01 Juin Hommage à Edgar Morin
Edgar Morin nous a quittés.
Je dis « nous » et pourtant nous n’étions pas intimes. Je n’ai rencontré Edgar Morin que quelques fois mais ces rares occasions ont été des moments clés pour l’école.
Il m’a aidé à réfléchir aux enseignements nécessaires à mettre à notre programme au moment de la fondation de l’École Georges Gusdorf. Si nos élèves étudient et pratiquent la philosophie dès le CP, c’est un peu grâce à lui. Même si j’étais déjà convaincue, il m’a permis de percevoir toute la richesse de cette discipline.
Il était aussi préoccupé par le développement de l’esprit critique et il m’a parlé d’une éducation aux médias. Selon lui, il était essentiel de bien préparer les élèves au décryptage des images et des informations. Nous étions en 2007 et ils n’avaient pas encore tous pourtant un smartphone dans la main.
Il m’a également encouragée à nommer cette école « Georges Gusdorf », pour lequel il avait une grande admiration, qu’il a accepté de partager lors d’une interview. Pourtant, à ce moment-là, nous réfléchissions aussi à lui donner le nom d’école Edgar Morin.
En effet, ce qui était important pour moi, c’était que les élèves ne se sentent pas stigmatisés par l’image que l’on se faisait du haut potentiel ; je recherchais un nom qui illustre davantage leur façon de penser. Or, le concept de « reliance » qu’il défendait correspondait parfaitement. Tous les projets que nous portons pour et avec les élèves s’appuient sur cette idée que la connaissance prend tout son sens lorsqu’elle met en lien plusieurs disciplines.
Les Sept Savoirs nécessaires à l’éducation du futur a été mon livre de chevet et j’y reviens régulièrement. Ils sont devenus les fondamentaux de l’École Georges Gusdorf. Enseigner la condition humaine et apprendre à affronter les incertitudes semblent plus que jamais d’actualité.
Enfin, Edgar Morin disait que l’intelligence ne pouvait se mesurer par des tests. J’ai toujours eu une grande difficulté à définir le haut potentiel car ce qui me frappe avant tout, c’est la diversité des profils de mes élèves. Je sais ce que la psychologie en dit, j’ai étudié l’évolution du concept, je connais les débats, voire les polémiques, mais ce qui me gêne est de leur mettre une étiquette, de les enfermer dans des cases, même celle, plus vaste, de neuroatypie, tellement vaste d’ailleurs que l’on peut se demander si elle finit par avoir un sens. C’est la loi du plus grand nombre : l’atypique est celui qui fait partie de la minorité. Le haut potentiel l’est par rapport à une moyenne statistique, celle du quotient intellectuel.
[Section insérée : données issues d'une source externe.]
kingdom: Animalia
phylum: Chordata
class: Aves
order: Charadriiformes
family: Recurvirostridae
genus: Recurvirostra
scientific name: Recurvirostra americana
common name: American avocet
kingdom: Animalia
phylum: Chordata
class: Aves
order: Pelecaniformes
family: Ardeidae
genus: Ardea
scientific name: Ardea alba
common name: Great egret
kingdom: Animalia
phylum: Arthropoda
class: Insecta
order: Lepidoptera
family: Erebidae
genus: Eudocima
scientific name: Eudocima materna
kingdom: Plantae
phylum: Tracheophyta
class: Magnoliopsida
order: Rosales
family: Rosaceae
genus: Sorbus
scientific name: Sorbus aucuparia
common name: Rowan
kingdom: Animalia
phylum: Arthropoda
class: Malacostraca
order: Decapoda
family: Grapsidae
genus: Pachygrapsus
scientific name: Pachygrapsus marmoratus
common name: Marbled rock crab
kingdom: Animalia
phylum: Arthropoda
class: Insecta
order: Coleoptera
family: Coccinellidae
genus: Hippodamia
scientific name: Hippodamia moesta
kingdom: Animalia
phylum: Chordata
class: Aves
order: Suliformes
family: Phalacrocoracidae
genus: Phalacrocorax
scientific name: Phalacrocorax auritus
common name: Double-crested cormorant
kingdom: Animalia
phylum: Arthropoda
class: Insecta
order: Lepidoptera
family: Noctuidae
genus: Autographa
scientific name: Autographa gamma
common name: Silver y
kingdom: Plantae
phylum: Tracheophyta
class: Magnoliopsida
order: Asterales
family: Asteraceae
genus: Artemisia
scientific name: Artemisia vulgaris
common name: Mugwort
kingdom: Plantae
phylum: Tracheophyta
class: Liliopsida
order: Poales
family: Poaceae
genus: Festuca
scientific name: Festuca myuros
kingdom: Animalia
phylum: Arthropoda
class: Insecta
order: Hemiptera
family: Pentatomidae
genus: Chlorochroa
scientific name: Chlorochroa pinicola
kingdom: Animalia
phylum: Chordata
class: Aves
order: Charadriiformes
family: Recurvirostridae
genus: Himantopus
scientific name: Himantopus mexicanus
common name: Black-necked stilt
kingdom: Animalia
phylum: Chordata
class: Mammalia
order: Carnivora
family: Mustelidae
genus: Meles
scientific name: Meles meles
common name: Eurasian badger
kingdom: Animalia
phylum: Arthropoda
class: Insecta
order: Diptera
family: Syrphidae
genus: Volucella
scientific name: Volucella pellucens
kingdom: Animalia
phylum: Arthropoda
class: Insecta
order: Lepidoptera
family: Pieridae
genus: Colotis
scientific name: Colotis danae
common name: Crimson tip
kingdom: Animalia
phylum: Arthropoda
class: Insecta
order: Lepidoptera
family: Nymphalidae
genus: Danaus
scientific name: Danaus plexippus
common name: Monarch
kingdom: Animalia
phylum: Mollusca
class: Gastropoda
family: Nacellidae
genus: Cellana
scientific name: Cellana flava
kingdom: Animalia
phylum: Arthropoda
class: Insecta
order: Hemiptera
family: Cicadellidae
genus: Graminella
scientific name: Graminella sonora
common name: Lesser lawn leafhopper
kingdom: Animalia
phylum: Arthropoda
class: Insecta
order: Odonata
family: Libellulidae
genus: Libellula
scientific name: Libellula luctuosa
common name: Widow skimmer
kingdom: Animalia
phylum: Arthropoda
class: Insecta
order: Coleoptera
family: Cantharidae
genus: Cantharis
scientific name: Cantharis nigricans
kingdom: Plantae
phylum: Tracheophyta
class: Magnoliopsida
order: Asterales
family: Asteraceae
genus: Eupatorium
Cela pourrait sembler antinomique d’avoir fondé une école pour des élèves identifiés par un test de QI et d’être contre le principe de la sélection mais je suis convaincue qu’Edgar Morin ne me reprocherait pas cette forme de complexité. Il faut s’approprier certains repères d’une société pour mieux les détourner. J’ai fondé cette école pour accompagner ceux que leur trop petit nombre condamnait à être laissés de côté, d’autant plus que leur différence était considérée comme une supériorité.
Et c’est en me plongeant dans des milliers de tests de QI et en les superposant à la réalité des élèves accueillis par l’École Georges Gusdorf que j’ai pris conscience, au fil des années, qu’ils sont bien plus nombreux à avoir besoin d’une école qui leur permette de libérer leur potentiel que ceux qui reçoivent l’étiquette de « haut potentiel ». Un enfant ne se réduit pas à un chiffre, ni même à plusieurs. L’école, telle qu’elle est conçue aujourd’hui, n’invite pas à exprimer une personnalité unique. Pour Edgar Morin, individu et communauté doivent coexister et se nourrir l’un l’autre. Comment prendre sa place dans un groupe si on ne sait pas qui l’on est ? C’est ce que nous nous efforçons d’enseigner à nos élèves.
Alors merci Edgar Morin, merci pour ce regard que vous posiez sur mes élèves, tendre et intéressé, merci pour la reconnaissance de leur complexité, merci de leur avoir souhaité la liberté d’être eux-mêmes et merci pour les derniers mots que vous m’avez adressés en réponse à mes vœux de cette année : « Merci et bravo, amicalement ». Votre amitié, votre humanité, comme vos encouragements, continueront de me porter.